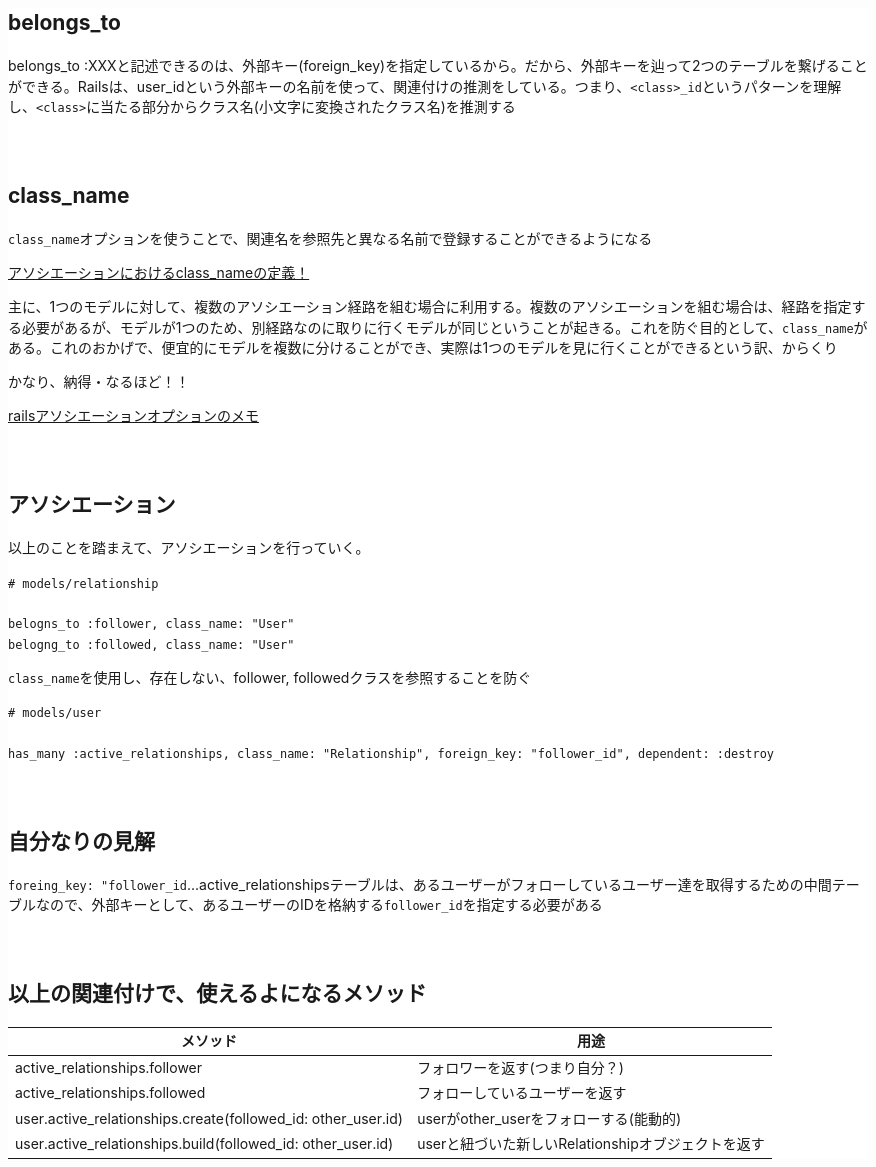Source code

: ## belongs_to

belongs_to :XXXと記述できるのは、外部キー(foreign_key)を指定しているから。だから、外部キーを辿って2つのテーブルを繋げることができる。Railsは、user_idという外部キーの名前を使って、関連付けの推測をしている。つまり、`<class>_id`というパターンを理解し、`<class>`に当たる部分からクラス名(小文字に変換されたクラス名)を推測する

<br>

## class_name

`class_name`オプションを使うことで、関連名を参照先と異なる名前で登録することができるようになる

[アソシエーションにおけるclass_nameの定義！](https://qiita.com/wacker8818/items/eccdf0a63616feb14a70)

主に、1つのモデルに対して、複数のアソシエーション経路を組む場合に利用する。複数のアソシエーションを組む場合は、経路を指定する必要があるが、モデルが1つのため、別経路なのに取りに行くモデルが同じということが起きる。これを防ぐ目的として、`class_name`がある。これのおかげで、便宜的にモデルを複数に分けることができ、実際は1つのモデルを見に行くことができるという訳、からくり

かなり、納得・なるほど！！

[railsアソシエーションオプションのメモ](https://qiita.com/tomoharutt/items/e548186c763079327ed1)

<br>

## アソシエーション

以上のことを踏まえて、アソシエーションを行っていく。

```
# models/relationship

belogns_to :follower, class_name: "User"
belogng_to :followed, class_name: "User"
```

`class_name`を使用し、存在しない、follower, followedクラスを参照することを防ぐ

```
# models/user

has_many :active_relationships, class_name: "Relationship", foreign_key: "follower_id", dependent: :destroy
```

<br>

## 自分なりの見解

`foreing_key: "follower_id`...active_relationshipsテーブルは、あるユーザーがフォローしているユーザー達を取得するための中間テーブルなので、外部キーとして、あるユーザーのIDを格納する`follower_id`を指定する必要がある

<br>

## 以上の関連付けで、使えるよになるメソッド

|メソッド|用途|
|-|-|
|active_relationships.follower|フォロワーを返す(つまり自分？)|
|active_relationships.followed|フォローしているユーザーを返す|
|user.active_relationships.create(followed_id: other_user.id)|userがother_userをフォローする(能動的)|
|user.active_relationships.build(followed_id: other_user.id)|userと紐づいた新しいRelationshipオブジェクトを返す|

# # # # #

**TASK INSTRUCTIONS**
Print the lines from the beginning of the records up to and including the line containing "[アソシエーションにおけるc", word for word, with no pictures.

**REPLY TO THE EXERCISE**
Source code

: ## belongs_to

belongs_to :XXXと記述できるのは、外部キー(foreign_key)を指定しているから。だから、外部キーを辿って2つのテーブルを繋げることができる。Railsは、user_idという外部キーの名前を使って、関連付けの推測をしている。つまり、`<class>_id`というパターンを理解し、`<class>`に当たる部分からクラス名(小文字に変換されたクラス名)を推測する

<br>

## class_name

`class_name`オプションを使うことで、関連名を参照先と異なる名前で登録することができるようになる

[アソシエーションにおけるclass_nameの定義！](https://qiita.com/wacker8818/items/eccdf0a63616feb14a70)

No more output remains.